3) If private contractors want to risk their own cash to rebuild NO (not a bad idea, seeing as how the land will be cheap), then so be it, but building in NO is a big gamble, and I don't want MY money spent on it.

4) Of the survivors I've heard so far, the ones who are hard-working and actually trying to get money and their kids into school under their own power are not looking to move back. Many of them are moving where I live, in the Atlanta area. Every survivor I've seen who wants it rebuilt is a welfare parasite who only wants it rebuilt because they expect the government to wave a wand and everything magically being back the way it was before the hurricane.
 
NATO AIR said:
1- not worth our tax dollars to completely rebuild a major american city that is BELOW sea level and was never supposed to be built in that area anyway

2- i have no faith the government (local, state or federal) could pull this off in a satisfactory way... unless somehow private enterprise were running this show (and they certainly are, leaving NO for good and going to other places like houston and phoenix).

3- a good amount of the population will choose to migrate elsewhere... especially when reconstruction is slowed continually by health hazards and all kinds of other contaminations.

4- there are just some areas that aren't supposed to be cities, towns, etc etc.... most of them are in the third world, new orleans is just the exception to the rule. let's be honest with ourselves and build a new city somewhere that is viable long-term...

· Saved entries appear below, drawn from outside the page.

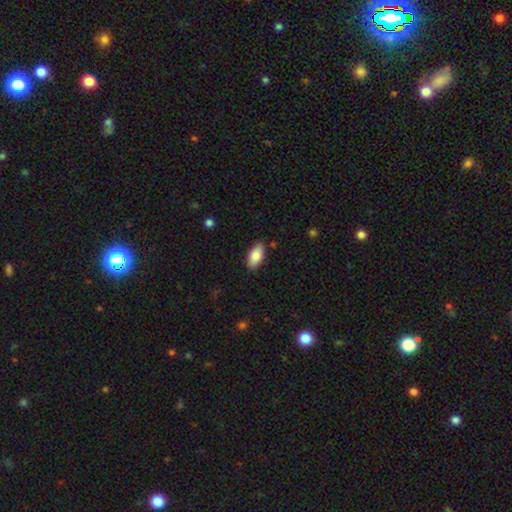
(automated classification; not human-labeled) Smooth or featured? smooth (83%)
How rounded? in between (90%)
Merging? none (88%)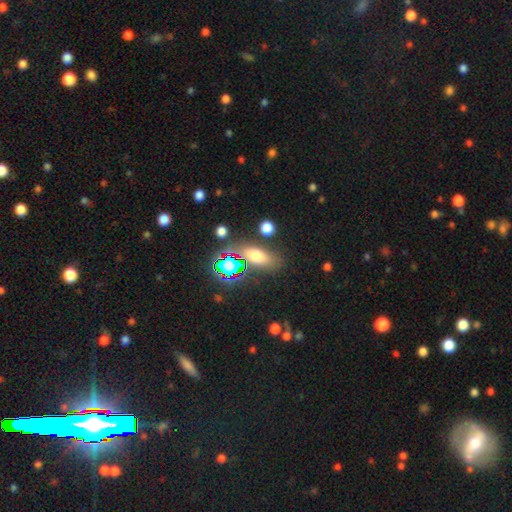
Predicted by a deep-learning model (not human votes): A smooth galaxy with no disk features (63%) that is in between round and cigar-shaped (68%). Merging: none (75%).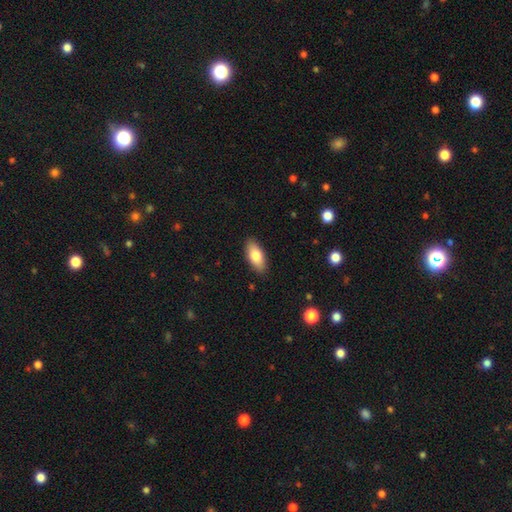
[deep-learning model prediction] This appears to be a smooth galaxy with no disk features (79%) that is in between round and cigar-shaped (86%). Merging: none (88%).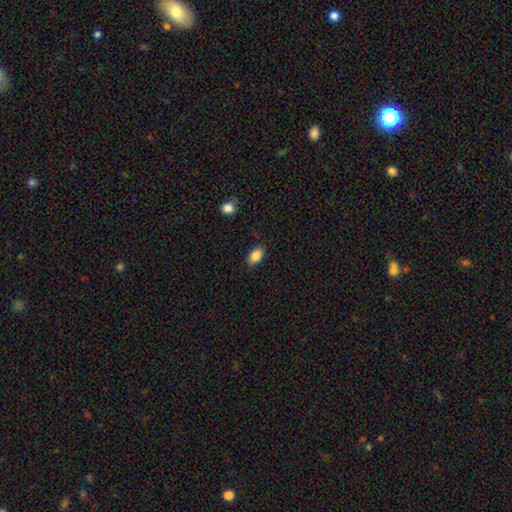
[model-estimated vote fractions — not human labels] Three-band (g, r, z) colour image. It shows a smooth galaxy with no disk features (85%) that is in between round and cigar-shaped (90%). Merging: none (86%).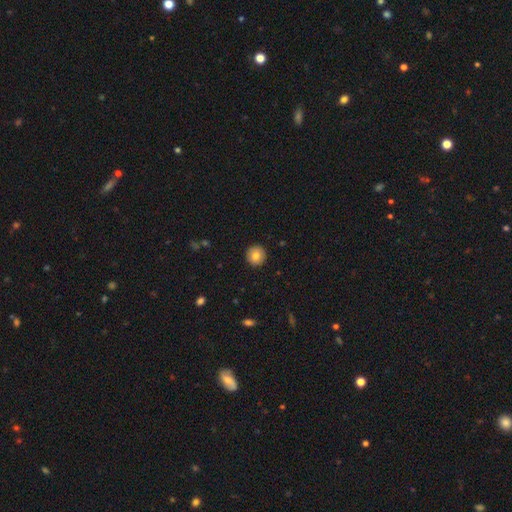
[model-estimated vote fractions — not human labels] Smooth or featured: smooth — 80% (featured or disk — 12%)
How rounded: round — 95% (in between — 4%)
Merging: none — 92% (minor disturbance — 5%)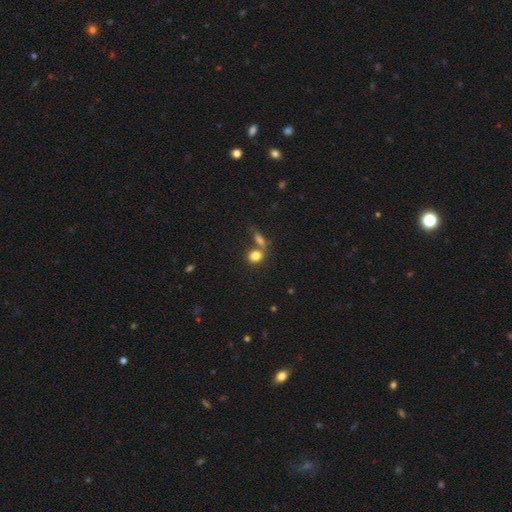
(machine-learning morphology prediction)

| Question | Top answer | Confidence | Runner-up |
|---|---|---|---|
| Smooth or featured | smooth | 80% | star or artifact (12%) |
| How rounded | round | 51% | in between (47%) |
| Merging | none | 47% | merger (38%) |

You know what SCREW YOU! :death:
 
CSM said:
Not disagreeing with you, but you do realize that what you are proposing is based on the premise that 1) people will take responsibility for themselves, 2) the survivors will want to participate in all the above, and 3) the libs wont interfere in a process/program that is diametrically opposed to everything the libs stand for.

I understand your concern and share it. I think a lot of people will take responsibiilty for themselves and view this as a second chance ticket out of the ghetto, and make the most of it. The stories I have heard this far are all, admittedly, "talk", but from prior experience with poor single black women in particular who got a second chance, they make the most of it and then some. These folks do not waste opportunity when it comes a knocking.

the liberals, will of course, ruin this if given the chance. let's pray not.
 
NATO AIR said:
and I say all of it as a person who was born in New Iberia, LO.

Louisiana deserves a fresh start, w/o New Orleans.

So you were born in Acadiana? So was I. The fact is that America needs New Orleans. Unless you want to pay 8.00 a gallon for gas and let's not talk about you electric and grocery bills. New Orleans will be rebuilt. It was here before America. When the English were establishing a colonies along the east coast, New Orleans was already a big city.